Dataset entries
--

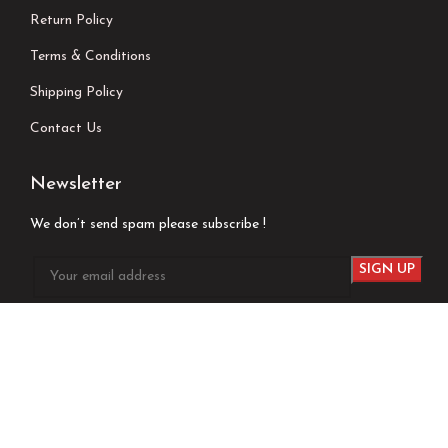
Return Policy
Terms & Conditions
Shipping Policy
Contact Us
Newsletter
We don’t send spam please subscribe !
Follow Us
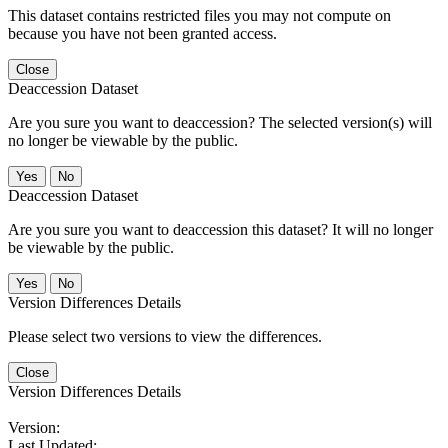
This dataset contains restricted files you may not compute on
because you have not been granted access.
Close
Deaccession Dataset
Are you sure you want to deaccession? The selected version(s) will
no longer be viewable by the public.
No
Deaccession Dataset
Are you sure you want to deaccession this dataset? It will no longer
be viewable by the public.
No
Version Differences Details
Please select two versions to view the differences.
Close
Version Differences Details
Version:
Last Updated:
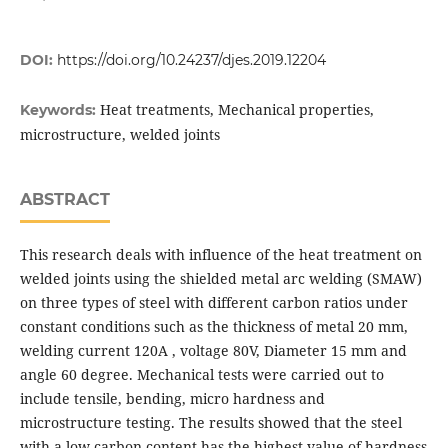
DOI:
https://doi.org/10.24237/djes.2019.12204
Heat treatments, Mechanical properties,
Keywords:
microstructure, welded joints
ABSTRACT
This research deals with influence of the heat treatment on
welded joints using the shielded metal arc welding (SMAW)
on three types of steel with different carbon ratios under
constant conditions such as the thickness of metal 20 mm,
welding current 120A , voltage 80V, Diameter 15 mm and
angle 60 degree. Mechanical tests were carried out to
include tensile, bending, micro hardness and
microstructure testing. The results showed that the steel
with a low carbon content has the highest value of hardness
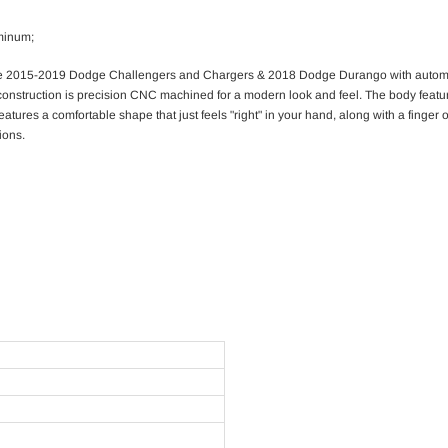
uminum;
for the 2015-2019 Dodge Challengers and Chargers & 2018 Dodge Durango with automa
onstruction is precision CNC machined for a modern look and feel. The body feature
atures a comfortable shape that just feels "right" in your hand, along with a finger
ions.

--

◆ What you should do
Write every record out again exactly; no pictures belong in the copy.

◆ Final answer
Return Policy
Terms & Conditions
Shipping Policy
Contact Us
Newsletter
We don’t send spam please subscribe !
Follow Us
This dataset contains restricted files you may not compute on
because you have not been granted access.
Close
Deaccession Dataset
Are you sure you want to deaccession? The selected version(s) will
no longer be viewable by the public.
No
Deaccession Dataset
Are you sure you want to deaccession this dataset? It will no longer
be viewable by the public.
No
Version Differences Details
Please select two versions to view the differences.
Close
Version Differences Details
Version:
Last Updated:
DOI:
https://doi.org/10.24237/djes.2019.12204
Heat treatments, Mechanical properties,
Keywords:
microstructure, welded joints
ABSTRACT
This research deals with influence of the heat treatment on
welded joints using the shielded metal arc welding (SMAW)
on three types of steel with different carbon ratios under
constant conditions such as the thickness of metal 20 mm,
welding current 120A , voltage 80V, Diameter 15 mm and
angle 60 degree. Mechanical tests were carried out to
include tensile, bending, micro hardness and
microstructure testing. The results showed that the steel
with a low carbon content has the highest value of hardness
uminum;
for the 2015-2019 Dodge Challengers and Chargers & 2018 Dodge Durango with automa
onstruction is precision CNC machined for a modern look and feel. The body feature
atures a comfortable shape that just feels "right" in your hand, along with a finger
ions.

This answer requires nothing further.